Thursday, March 31, 2005

Can you dream big?

Yesterday I wrote about thanking your support team, those special people who do things for us athletes that we take for granted. Today's post is bringing the dream inside you alive.

Yesterday I was talking to a trainer at my gym who is getting back into running. She said she is only jogging right now and we started a conversation about my recent races and training, like running up 'A' Mountain on the ASU campus. Another person in the group asked, "What's the difference between running and jogging, I mean do you just run full out all the time or slow down at all?" I responded from an old advertisement I remembered from a magazine, "The only difference between a runner and jogger is a blank entry form."

It got a few laughs but in thinking about the whole conversation later I realized that really the difference between a jogger and a runner (or triathlete) is being dedicated to the dream. Pastor Tommy Barnett says, "If someone holds onto a dream for five years it will become a reality, but most can't hold onto a dream for five minutes."

My point is not that it takes five years to train for a race but it can take a year, or several months and several thousand minutes of training. It always, no matter what, comes down to having an iron will. Many people would like to do a half ironman or run a marathon or just run a 5k, yet with all the desire and dreaming that goes into that thought it is gone by the next time their offered dessert or a night out with the gang, or simply given the mental task of getting out of a warm bed an hour early.

So I want all of you reading this to think about your dream 'thing' for a minute, that 'thing' that more than anything you want to do. Now ask yourself these two questions;

1. Is it bigger than you? Us puny humans love to put constraints on our abiilties, if your goal or dream is bigger than you, it comes from God and he wanted us to be the biggest dreamers of them all. We just like to muck it up with pyscho-babble and victimization. When its big, it takes all your effort plus some of His to accomplish.

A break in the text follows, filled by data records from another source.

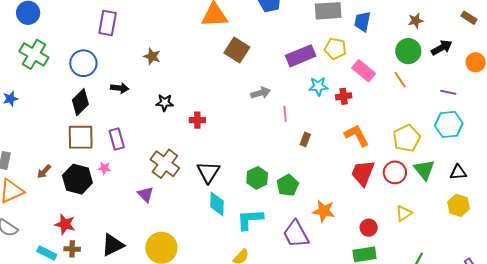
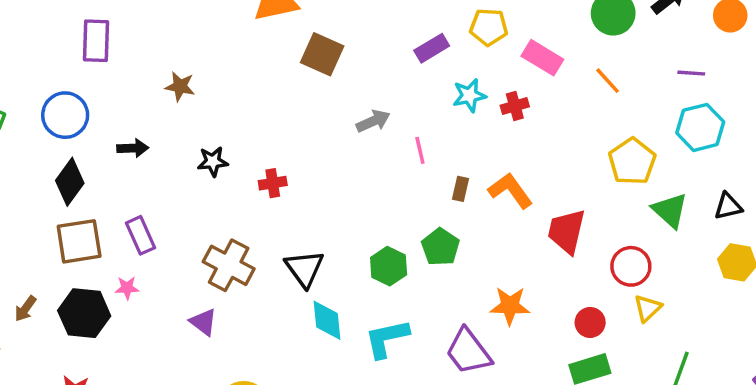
purple rectangle: (301, 56) -> (432, 48), size x0.7
orange line: (400, 80) -> (608, 81), moved
orange L-shape: (357, 135) -> (510, 191), moved
red circle: (395, 172) -> (631, 266), moved
green pentagon: (288, 185) -> (440, 247), moved
yellow triangle: (404, 213) -> (648, 308), moved

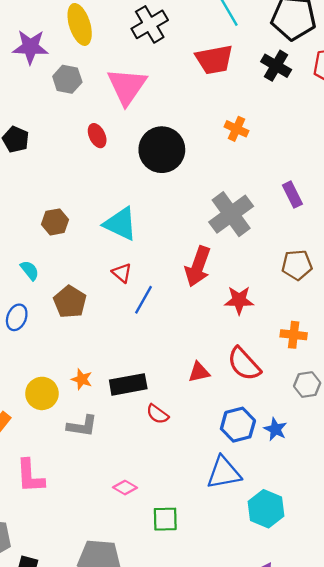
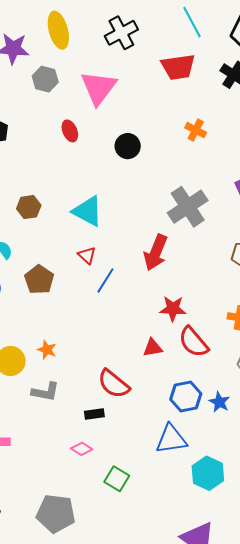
black circle: (162, 150) -> (128, 146), size x0.6
red star: (239, 300) -> (173, 309), moved
black rectangle: (128, 384) -> (94, 414), moved, size x0.6
red semicircle: (157, 414) -> (114, 384), size x1.6
green square: (165, 519) -> (117, 479), turned 30

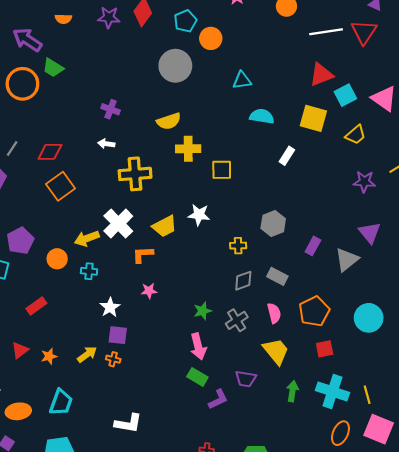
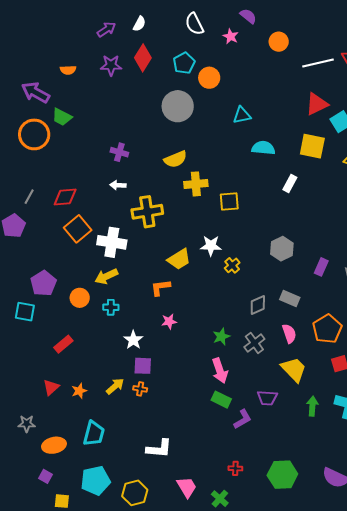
white cross: (118, 224) -> (112, 242), moved, turned -32
yellow cross: (238, 246) -> (232, 265), moved, turned -35

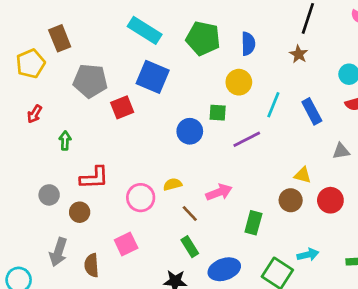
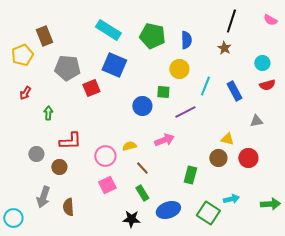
pink arrow: (219, 192) -> (164, 140), moved
pink square: (126, 244) -> (107, 185), moved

2. Can you let it go? Dreams are illusive, they can get away from you and thats when doubter's begin to eat away at your resolve. Conversely, when you start to become successful in your dream (losing weight but eat salads instead of burgers, making more money but work more hours), your success changes you and you rise up from those around you. The doubter's will try to pull you back, looking for ways to pull you down. The herd mentality is afraid of success because success is not common, this is the point where people mock you or tempt you. If you can hold on to that dream and keep it in your focus than you will overcome the obstacles and reach your dream. If you can't shake the fact that you missed a training session and have to make it up before you go to bed or double up the next day, you can't let it go.

Someone else said that, if you can do something for 21 days it will become a habit, for good or bad. Good advise. Cutting out bad food, increasing your training in small increments, getting support from your family (buy in from your spouse, honestly if you need buy in from someone you date, you need to think better of yourself) and maybe a coach or trainer and before you know it your hooked into your 'Dream Matrix.' My terminology thank you very much, for being plugged into your new reality, not the false world of Common Man Syndrome.

Do you think you have a dream bigger than yourself? Are you commited to it, regardless of friends you lose or obstacle you confront? Of the changes that you create in yourself? Are you prepared to be successful? Do you get? Now go do it!

2 comments:

White Salamander said...

Excellent post! I nearly missed it thinking that the most recent post was the only one for the day! I'm glad I scrolled down.

What you say about the illusiveness of dreams is so very true. Like my desire to go out on my own as a graphic designer and stop working for someone else. It's a dream but I constantly have to refocus, it's easy to slip into my day to day routine in a miserable unfullfilled comfort zone

Comm's said...

You are absolutely correct and I very easily could have written this and have in fact given talks about business goals using this exact plan.